** Opening Dataset extract block **

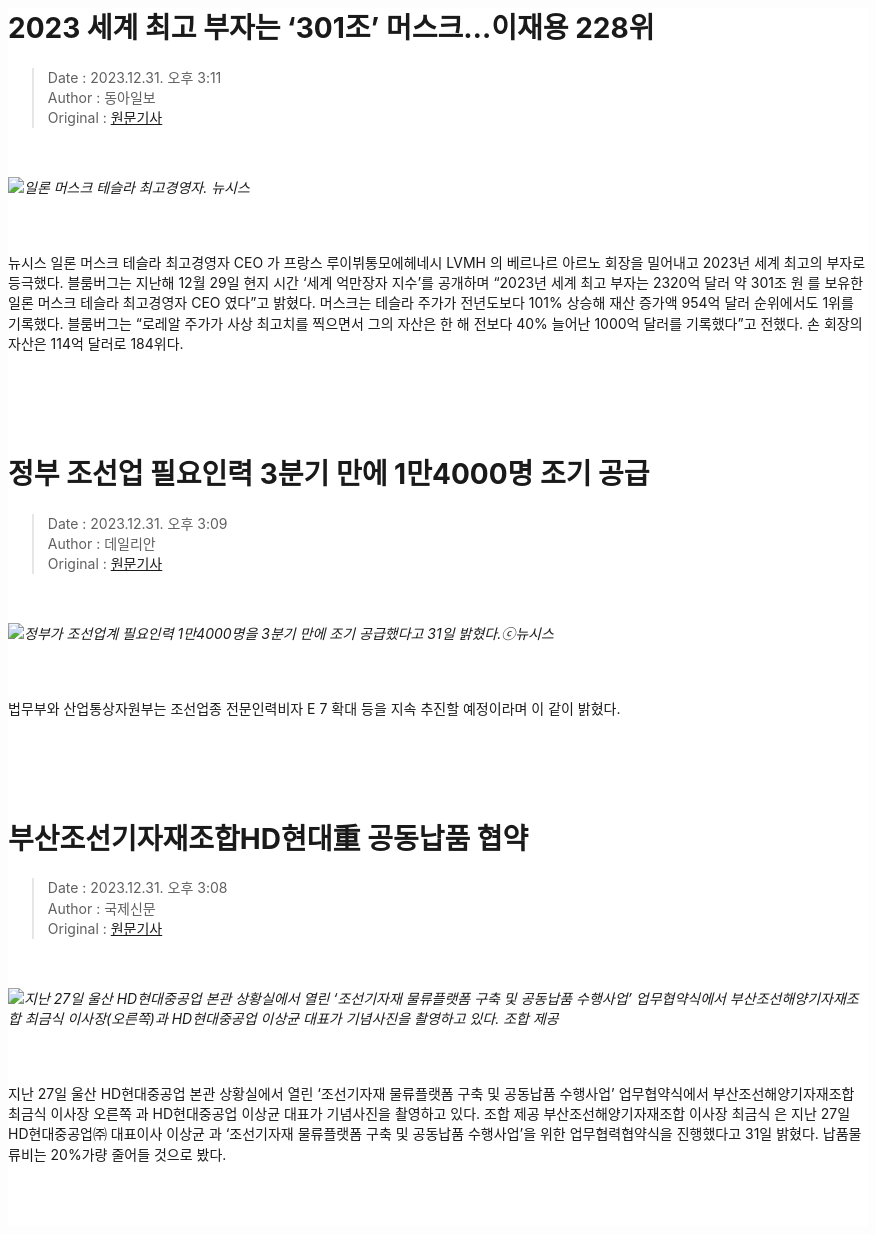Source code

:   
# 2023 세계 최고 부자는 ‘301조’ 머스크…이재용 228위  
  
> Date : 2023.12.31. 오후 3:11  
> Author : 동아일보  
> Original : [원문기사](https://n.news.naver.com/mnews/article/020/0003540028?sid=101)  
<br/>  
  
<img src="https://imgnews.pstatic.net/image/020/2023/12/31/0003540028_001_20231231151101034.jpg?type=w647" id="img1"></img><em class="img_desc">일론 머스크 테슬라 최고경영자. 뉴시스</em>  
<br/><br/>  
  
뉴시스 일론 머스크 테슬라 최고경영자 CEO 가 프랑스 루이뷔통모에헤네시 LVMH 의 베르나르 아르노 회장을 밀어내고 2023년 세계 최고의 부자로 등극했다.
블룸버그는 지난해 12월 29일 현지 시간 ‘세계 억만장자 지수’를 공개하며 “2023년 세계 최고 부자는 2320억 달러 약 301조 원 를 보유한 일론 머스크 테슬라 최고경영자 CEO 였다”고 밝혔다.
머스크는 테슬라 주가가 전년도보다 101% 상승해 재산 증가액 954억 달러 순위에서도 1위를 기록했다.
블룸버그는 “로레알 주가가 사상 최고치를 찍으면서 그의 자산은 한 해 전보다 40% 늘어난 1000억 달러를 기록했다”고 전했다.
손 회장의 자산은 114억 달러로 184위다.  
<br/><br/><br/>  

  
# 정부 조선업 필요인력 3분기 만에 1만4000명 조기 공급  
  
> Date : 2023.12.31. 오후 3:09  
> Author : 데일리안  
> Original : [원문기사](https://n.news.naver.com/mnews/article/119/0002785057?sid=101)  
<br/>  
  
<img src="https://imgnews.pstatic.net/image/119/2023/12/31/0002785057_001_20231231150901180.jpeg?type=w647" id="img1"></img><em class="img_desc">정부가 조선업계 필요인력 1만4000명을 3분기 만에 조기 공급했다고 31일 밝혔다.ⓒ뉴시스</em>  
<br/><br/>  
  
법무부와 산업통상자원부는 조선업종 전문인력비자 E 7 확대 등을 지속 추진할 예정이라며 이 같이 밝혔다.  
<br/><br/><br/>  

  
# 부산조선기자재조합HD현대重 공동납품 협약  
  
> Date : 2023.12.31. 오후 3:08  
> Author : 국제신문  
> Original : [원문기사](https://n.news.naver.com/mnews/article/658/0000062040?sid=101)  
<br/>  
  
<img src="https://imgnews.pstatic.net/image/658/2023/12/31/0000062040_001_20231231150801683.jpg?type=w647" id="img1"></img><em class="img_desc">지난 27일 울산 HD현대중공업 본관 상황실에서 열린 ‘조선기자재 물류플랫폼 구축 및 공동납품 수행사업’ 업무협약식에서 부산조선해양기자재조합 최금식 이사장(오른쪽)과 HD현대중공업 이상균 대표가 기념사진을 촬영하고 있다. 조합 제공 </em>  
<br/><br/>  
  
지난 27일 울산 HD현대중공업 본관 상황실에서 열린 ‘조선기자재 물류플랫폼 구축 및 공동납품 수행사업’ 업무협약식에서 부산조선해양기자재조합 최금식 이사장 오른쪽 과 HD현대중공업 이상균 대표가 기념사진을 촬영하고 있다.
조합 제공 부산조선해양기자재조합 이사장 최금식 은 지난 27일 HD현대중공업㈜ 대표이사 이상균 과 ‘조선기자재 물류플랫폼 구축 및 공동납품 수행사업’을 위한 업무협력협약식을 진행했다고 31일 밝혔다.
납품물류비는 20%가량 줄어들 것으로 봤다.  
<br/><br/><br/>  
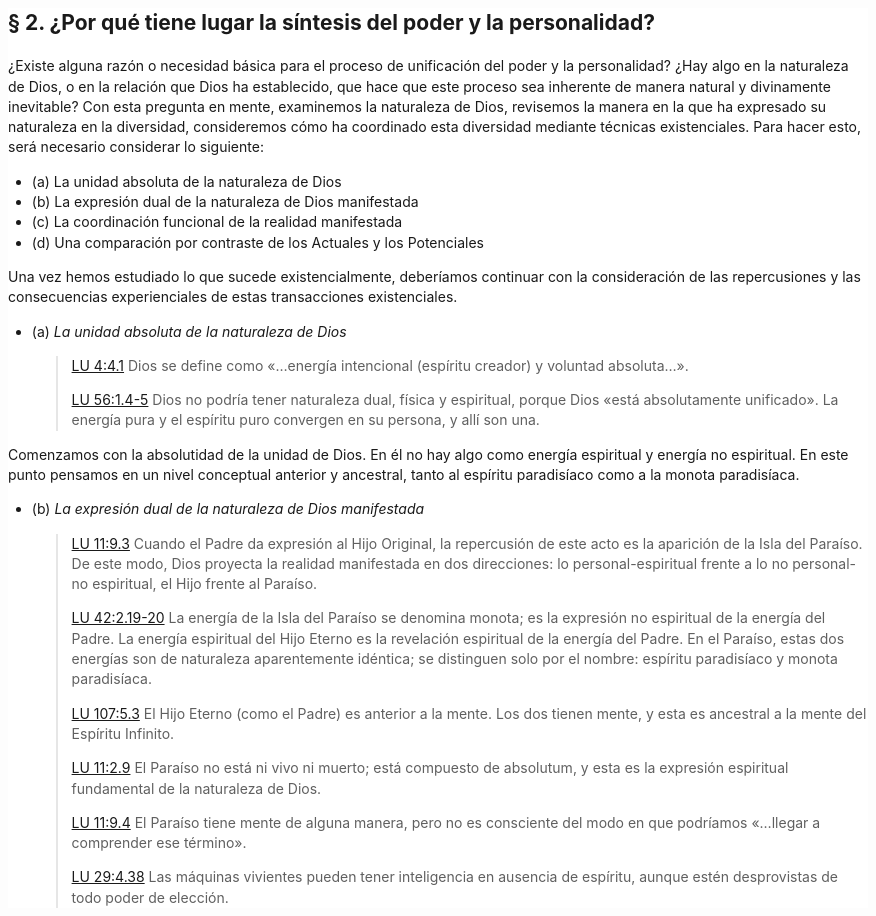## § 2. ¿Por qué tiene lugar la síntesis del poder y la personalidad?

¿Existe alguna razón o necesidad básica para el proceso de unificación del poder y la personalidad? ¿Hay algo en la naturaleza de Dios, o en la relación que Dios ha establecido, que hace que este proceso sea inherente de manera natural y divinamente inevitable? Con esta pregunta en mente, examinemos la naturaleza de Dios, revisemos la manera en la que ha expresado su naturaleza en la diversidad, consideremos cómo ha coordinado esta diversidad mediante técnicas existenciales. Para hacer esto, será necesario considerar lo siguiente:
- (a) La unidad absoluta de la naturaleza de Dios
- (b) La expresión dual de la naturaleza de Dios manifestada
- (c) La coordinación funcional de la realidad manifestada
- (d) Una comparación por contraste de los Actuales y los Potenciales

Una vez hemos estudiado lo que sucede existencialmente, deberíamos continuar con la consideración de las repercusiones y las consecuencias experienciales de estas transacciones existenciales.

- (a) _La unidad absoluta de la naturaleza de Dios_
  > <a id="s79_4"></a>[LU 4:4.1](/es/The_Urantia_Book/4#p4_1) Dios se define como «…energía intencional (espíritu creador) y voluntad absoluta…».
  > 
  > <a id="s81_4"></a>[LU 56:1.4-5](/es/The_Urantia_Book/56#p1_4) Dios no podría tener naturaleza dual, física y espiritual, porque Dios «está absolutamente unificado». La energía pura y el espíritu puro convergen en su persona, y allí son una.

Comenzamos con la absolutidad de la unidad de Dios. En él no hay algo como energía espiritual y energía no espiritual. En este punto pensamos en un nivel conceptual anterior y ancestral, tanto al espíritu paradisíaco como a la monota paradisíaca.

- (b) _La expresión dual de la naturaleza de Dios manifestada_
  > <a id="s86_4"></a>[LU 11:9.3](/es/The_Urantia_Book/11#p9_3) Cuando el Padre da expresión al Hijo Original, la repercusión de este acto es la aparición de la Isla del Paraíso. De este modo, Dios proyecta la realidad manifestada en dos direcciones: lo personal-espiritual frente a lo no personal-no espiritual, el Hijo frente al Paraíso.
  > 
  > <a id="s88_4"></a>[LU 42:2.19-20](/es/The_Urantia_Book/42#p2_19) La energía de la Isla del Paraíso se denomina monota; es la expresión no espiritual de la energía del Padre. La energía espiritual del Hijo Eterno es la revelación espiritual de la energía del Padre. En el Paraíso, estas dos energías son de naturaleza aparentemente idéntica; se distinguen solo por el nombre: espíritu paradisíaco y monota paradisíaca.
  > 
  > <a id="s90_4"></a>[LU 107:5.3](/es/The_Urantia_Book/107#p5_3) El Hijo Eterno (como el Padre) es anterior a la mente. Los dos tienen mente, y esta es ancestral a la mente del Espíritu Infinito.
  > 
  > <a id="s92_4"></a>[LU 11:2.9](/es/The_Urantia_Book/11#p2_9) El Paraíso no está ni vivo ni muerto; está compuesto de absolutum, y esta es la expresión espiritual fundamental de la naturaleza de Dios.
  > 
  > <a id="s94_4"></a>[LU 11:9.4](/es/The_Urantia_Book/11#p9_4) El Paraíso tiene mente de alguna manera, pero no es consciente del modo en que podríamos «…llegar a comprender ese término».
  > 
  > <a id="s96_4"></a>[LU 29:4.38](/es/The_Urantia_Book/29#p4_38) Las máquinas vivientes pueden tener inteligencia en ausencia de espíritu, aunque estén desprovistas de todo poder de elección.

** Closing Dataset extract block **
** Opening Dataset extract block **

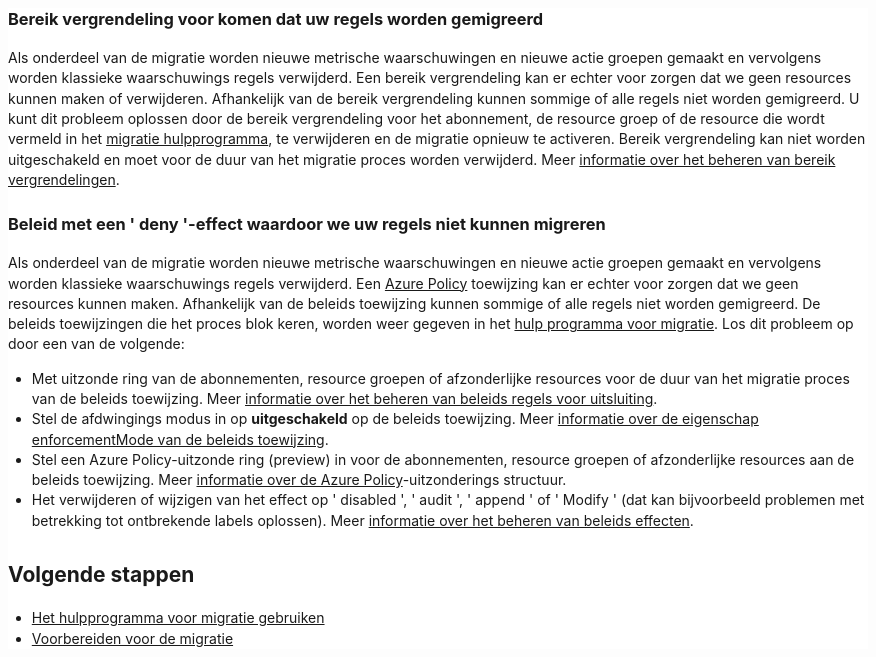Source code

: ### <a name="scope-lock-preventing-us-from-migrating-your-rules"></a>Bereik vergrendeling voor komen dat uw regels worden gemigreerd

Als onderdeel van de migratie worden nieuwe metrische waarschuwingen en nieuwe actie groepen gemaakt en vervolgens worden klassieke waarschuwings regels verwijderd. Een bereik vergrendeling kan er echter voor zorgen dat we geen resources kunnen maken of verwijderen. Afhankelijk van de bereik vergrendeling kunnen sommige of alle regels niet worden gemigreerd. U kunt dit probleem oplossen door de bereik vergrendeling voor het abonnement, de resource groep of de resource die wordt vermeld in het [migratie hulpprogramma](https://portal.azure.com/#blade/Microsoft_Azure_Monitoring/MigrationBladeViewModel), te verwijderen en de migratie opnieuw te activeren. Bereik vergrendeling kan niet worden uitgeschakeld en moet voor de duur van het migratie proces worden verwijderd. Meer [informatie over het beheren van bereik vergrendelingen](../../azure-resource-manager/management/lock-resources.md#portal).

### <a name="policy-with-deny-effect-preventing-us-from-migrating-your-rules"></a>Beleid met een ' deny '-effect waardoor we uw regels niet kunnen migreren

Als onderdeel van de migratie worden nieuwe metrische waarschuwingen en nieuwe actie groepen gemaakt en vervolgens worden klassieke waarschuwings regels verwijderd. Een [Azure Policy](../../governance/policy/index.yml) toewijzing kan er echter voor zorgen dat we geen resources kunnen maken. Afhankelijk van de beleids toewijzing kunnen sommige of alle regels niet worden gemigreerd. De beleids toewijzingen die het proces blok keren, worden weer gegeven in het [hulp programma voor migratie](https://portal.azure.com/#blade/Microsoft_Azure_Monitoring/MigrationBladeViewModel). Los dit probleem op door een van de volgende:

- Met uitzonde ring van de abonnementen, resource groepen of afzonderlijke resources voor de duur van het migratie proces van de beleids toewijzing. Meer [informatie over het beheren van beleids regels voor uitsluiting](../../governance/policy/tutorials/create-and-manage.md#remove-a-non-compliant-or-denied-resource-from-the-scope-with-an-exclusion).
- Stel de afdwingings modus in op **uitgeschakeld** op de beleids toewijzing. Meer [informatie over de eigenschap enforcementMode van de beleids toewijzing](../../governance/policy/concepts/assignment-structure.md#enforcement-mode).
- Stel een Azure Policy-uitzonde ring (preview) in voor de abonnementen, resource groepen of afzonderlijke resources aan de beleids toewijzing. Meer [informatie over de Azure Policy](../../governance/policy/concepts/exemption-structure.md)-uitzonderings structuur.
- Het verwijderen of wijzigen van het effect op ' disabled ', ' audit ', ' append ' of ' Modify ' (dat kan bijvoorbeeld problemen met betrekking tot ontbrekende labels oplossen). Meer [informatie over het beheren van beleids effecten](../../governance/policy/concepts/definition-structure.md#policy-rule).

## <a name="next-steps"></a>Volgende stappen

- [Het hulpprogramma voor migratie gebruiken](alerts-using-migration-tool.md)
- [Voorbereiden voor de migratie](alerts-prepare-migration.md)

** Closing Dataset extract block **
** Opening Dataset extract block **

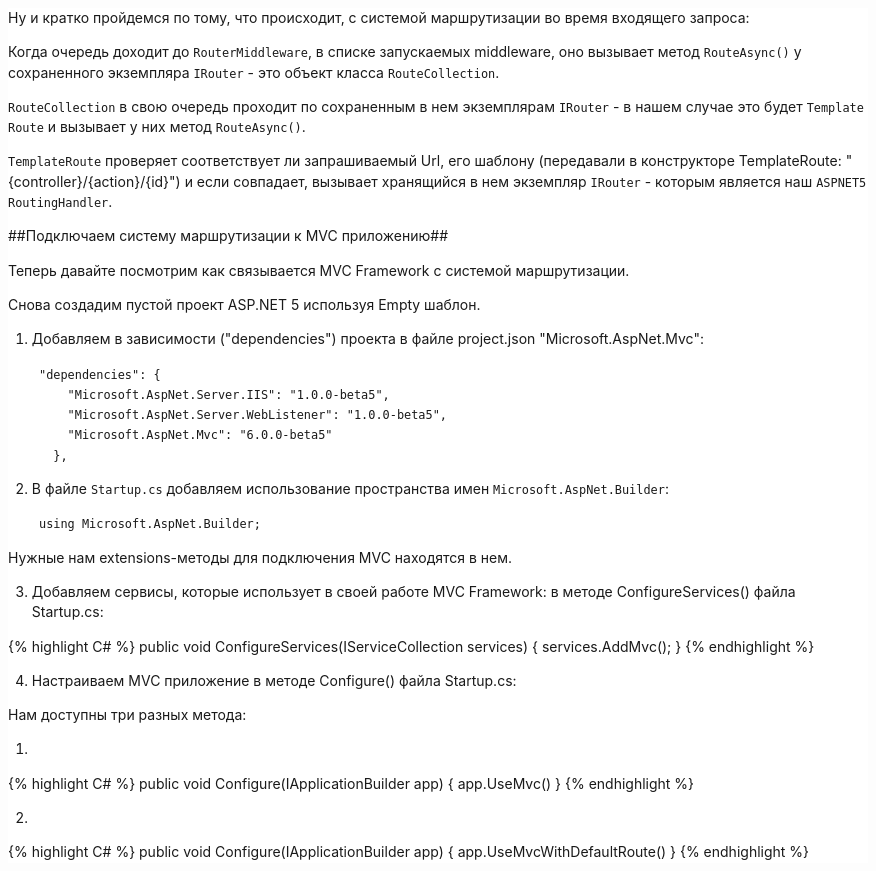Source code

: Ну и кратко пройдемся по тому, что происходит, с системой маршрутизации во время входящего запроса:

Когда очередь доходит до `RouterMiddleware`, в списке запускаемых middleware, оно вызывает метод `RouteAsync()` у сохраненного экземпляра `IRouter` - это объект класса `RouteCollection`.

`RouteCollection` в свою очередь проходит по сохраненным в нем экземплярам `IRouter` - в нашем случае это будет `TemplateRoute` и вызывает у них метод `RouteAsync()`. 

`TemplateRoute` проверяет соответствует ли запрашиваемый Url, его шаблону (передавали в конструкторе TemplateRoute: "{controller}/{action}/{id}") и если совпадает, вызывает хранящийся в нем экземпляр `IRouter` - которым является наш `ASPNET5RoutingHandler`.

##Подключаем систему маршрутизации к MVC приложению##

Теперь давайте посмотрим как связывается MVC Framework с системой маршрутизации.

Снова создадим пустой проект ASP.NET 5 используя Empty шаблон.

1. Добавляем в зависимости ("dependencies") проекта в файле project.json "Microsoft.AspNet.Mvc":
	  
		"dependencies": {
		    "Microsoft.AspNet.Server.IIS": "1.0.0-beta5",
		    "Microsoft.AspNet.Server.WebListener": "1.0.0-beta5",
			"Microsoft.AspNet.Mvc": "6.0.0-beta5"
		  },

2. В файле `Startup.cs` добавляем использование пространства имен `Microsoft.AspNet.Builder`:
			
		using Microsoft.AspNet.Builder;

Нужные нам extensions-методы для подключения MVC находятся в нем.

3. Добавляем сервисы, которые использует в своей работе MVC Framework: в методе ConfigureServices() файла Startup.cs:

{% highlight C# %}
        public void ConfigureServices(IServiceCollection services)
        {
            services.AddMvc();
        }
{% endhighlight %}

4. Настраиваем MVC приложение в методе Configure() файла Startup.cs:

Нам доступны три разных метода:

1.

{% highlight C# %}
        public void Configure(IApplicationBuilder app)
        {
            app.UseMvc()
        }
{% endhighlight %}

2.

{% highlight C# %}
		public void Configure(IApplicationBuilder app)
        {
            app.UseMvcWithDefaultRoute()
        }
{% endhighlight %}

** Closing Dataset extract block **

Your task
Whenever the word "Date" shows up in a line of the entries, list that line.

Task result
> Date : 2023.12.31. 오후 3:11  
> Date : 2023.12.31. 오후 3:09  
> Date : 2023.12.31. 오후 3:08  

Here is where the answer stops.